The embedding problem with non-abelian kernel for local fields (Q844493)

Let \(k\) be a finite extension of the field \(\mathbb Q _ p\) of \(p\)-adic numbers of degree \(d\), \(\overline F\) the Galois group of the maximal \(p\)-extension \(k(p)/K\), and let \(K/k\) be a \(p\)-extension with Galois group \(F\). Consider the exact sequence \(1 \to B \to G \to F \to 1\) of \(p\)-groups and denote by \(\varphi \) the homomorphism \(\varphi \) of \(G\) onto \(F\) from this sequence. The embedding problem consists of finding a Galois extension (or at least a Galois algebra) \(L\) of \(k\) with a Galois group \(G\), such that \(K \subseteq L\) and the restriction of automorphisms \(g \in G\) upon \(K\) coincides with \(\varphi (g)\). The solution is obtained easily in case \(k\) does not contain a primitive \(p\)-th root of unity, since then \(\overline F\) is a free pro-\(p\)-group of rank \(d + 1\), by a theorem of Shafarevich. When the kernel \(B\) of this problem is abelian, it was shown by \textit{S. P. Demushkin} and \textit{I. R. Shafarevich} [Izv.
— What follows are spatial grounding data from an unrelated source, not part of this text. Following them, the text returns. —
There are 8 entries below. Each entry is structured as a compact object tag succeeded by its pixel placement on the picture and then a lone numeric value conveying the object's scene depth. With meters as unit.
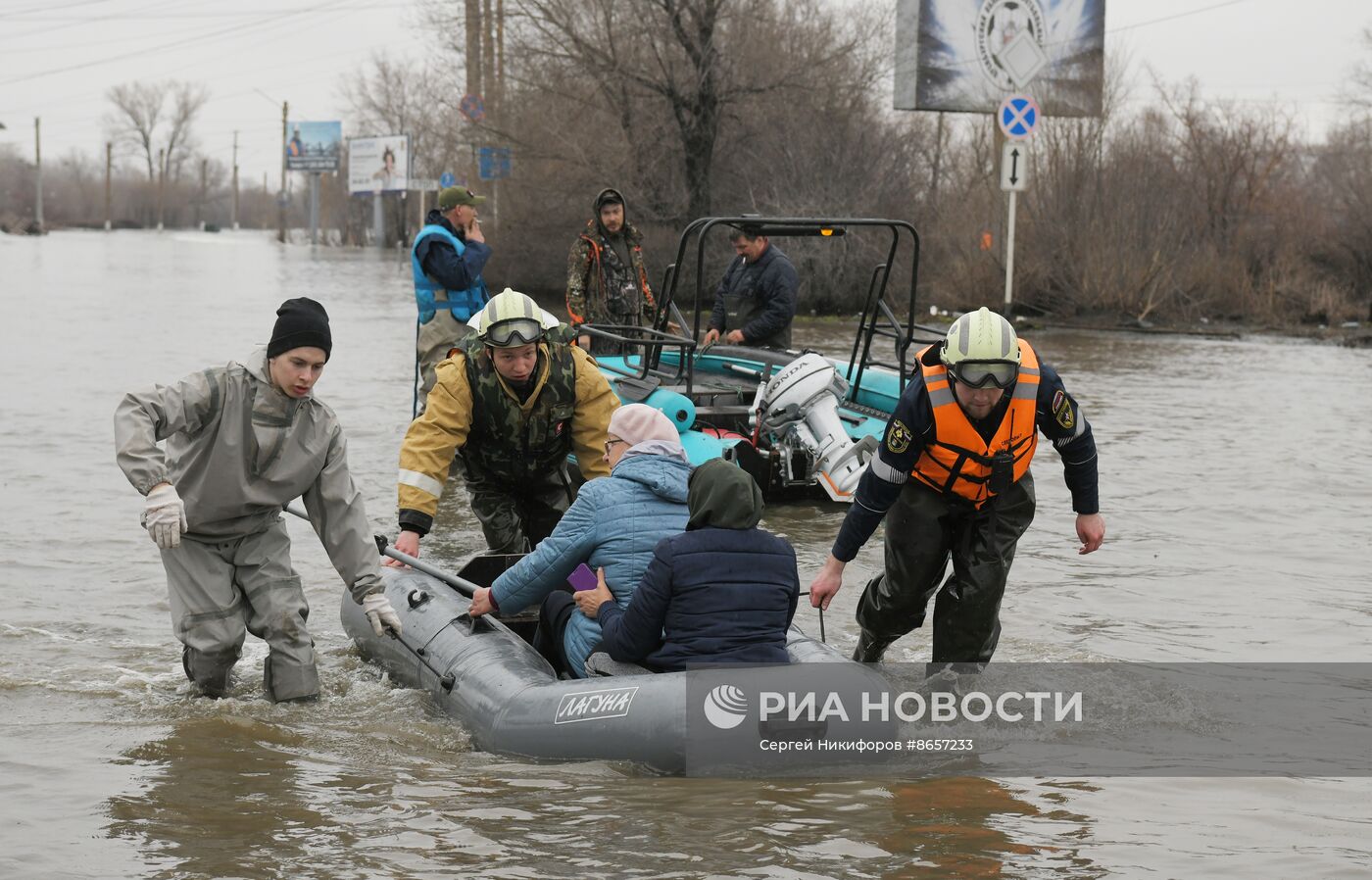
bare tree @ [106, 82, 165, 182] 133.25
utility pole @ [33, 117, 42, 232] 95.81
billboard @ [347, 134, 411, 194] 69.69
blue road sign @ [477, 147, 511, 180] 30.53
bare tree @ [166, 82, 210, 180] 135.00
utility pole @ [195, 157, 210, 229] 143.62
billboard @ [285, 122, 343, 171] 91.19
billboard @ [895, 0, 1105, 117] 29.12
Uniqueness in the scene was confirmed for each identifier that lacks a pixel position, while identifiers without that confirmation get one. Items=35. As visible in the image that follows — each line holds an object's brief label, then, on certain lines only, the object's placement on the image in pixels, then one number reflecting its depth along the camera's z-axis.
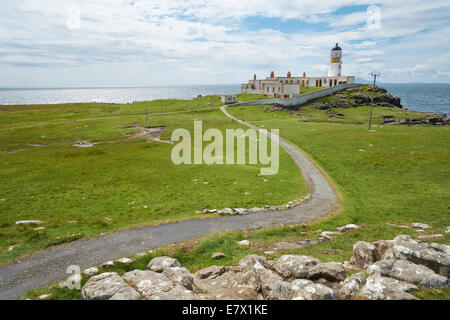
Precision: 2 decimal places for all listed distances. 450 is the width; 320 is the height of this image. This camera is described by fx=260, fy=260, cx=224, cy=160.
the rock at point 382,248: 14.90
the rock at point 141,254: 17.70
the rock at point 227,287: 11.91
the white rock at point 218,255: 17.88
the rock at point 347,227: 22.81
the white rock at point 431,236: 18.36
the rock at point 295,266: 13.12
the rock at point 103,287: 11.58
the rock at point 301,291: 10.40
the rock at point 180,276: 12.73
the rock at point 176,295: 10.99
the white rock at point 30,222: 23.80
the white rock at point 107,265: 16.37
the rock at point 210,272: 14.67
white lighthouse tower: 148.25
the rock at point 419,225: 22.49
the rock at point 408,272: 11.06
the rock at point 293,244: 19.46
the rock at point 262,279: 11.98
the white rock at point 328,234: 21.05
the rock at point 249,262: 14.41
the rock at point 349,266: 14.62
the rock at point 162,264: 15.04
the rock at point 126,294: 10.86
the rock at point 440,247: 14.16
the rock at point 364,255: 14.82
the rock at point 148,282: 11.73
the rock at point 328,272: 12.36
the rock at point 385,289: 10.01
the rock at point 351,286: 10.78
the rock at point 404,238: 17.00
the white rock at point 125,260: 16.89
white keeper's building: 139.35
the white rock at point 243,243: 19.69
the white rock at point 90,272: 15.21
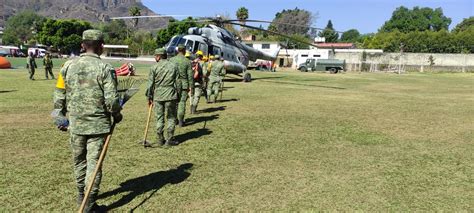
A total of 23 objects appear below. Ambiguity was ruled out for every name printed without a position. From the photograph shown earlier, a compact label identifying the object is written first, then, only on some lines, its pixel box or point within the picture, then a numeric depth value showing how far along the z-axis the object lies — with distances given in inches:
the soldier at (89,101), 173.0
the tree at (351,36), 7330.7
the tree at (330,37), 5565.9
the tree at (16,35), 5935.0
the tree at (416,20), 6441.9
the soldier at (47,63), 887.7
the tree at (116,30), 4156.5
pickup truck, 2150.6
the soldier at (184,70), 360.5
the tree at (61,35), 3481.8
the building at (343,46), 4204.2
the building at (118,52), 3287.4
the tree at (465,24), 5170.3
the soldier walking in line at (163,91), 309.3
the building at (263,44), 3307.1
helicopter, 843.4
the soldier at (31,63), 858.1
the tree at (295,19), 5620.1
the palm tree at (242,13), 4131.4
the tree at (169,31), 2944.6
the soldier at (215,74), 542.0
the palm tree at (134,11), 4772.1
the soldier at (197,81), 478.8
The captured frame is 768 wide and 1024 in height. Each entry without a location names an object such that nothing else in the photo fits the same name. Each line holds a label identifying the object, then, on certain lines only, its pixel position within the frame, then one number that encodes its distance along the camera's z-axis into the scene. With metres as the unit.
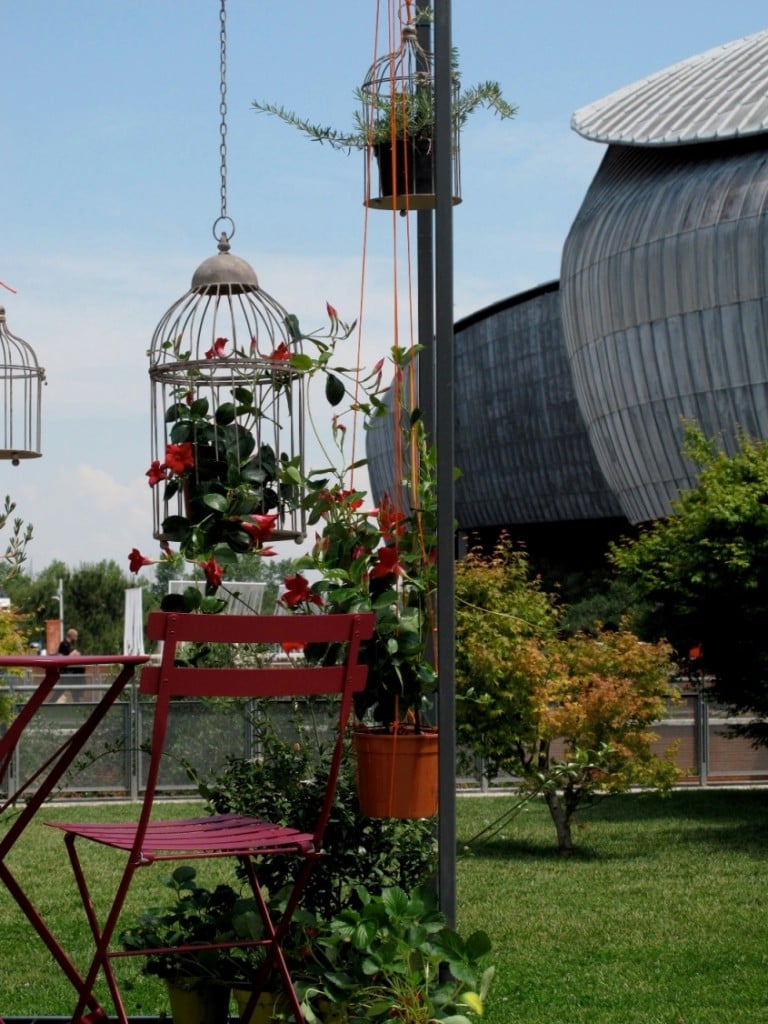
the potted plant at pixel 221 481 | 4.19
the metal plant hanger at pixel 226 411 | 4.42
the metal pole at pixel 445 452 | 3.59
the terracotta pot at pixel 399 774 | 3.95
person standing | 19.55
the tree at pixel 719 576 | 13.77
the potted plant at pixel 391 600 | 3.97
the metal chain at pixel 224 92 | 4.27
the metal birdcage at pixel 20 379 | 5.01
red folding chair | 3.06
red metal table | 3.04
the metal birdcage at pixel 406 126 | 4.26
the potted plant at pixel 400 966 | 3.55
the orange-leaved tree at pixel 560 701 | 11.82
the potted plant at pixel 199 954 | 4.03
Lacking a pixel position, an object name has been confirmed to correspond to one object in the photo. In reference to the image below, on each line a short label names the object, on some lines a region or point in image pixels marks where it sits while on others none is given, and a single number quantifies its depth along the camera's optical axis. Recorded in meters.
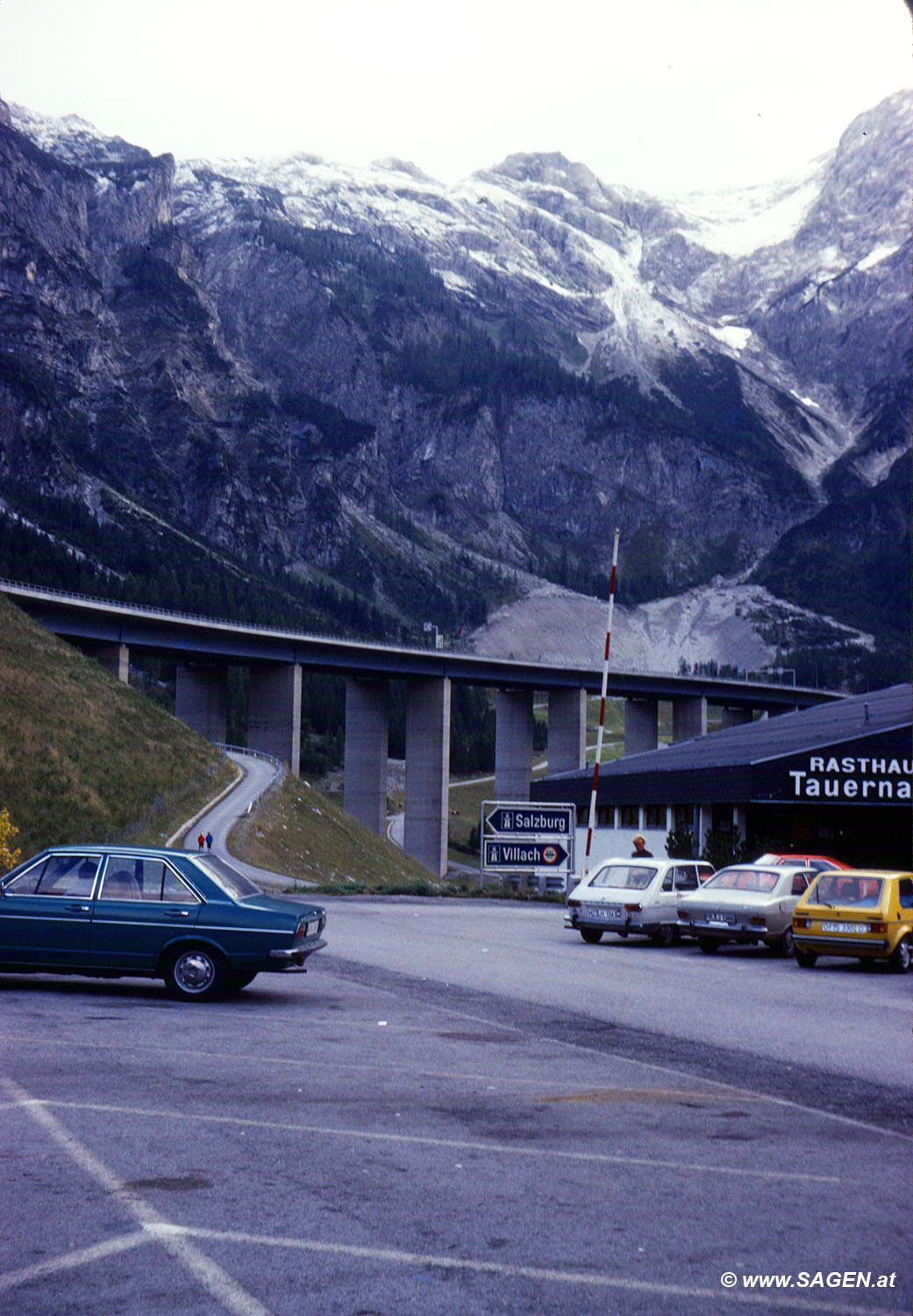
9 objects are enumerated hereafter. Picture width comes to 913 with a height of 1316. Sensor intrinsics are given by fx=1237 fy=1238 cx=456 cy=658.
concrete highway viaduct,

Akad. Nauk SSSR, Ser. Mat. 23, 823--840 (1959; Zbl 0093.04404)] that the problem is solvable if and only if the Faddeev-Hasse compatibility condition is fulfilled; for the answer over an arbitrary ground field, found by \textit{A. Yakovlev} [Izv. Akad. Nauk SSSR, Ser. Mat. 28, 645--660 (1964; Zbl 0126.27402)]. Henceforth, we assume that \(k\) contains a primitive \(p\)-th root of unity, \(B\) is nonabelian and \(B'\) is the derived subgroup of \(B\), and for each pro-\(p\)-group \(P\), we denote by \(d(P)\) the cardinality of any minimal system of topological generators of \(P\). The paper under review deals with the question of whether the stated embedding problem is solvable if and only if the associated problem corresponding to the exact sequence of groups \(1 \to B/B' \to G/B' \to F \to 1\), is solvable. It shows that the answer is affirmative in the following two cases: (i) \(d(\overline F) \geq d(F) + 3\); (ii) \(d(\overline F) \geq d(F) + 2\) and \(K\) contains a primitive root of unity of degree equal to the exponent of \(B\). Here we recall that, by an earlier result of Lur'e (published in 1973), the answer is also affirmative in the case of \(d(G) = d(F)\).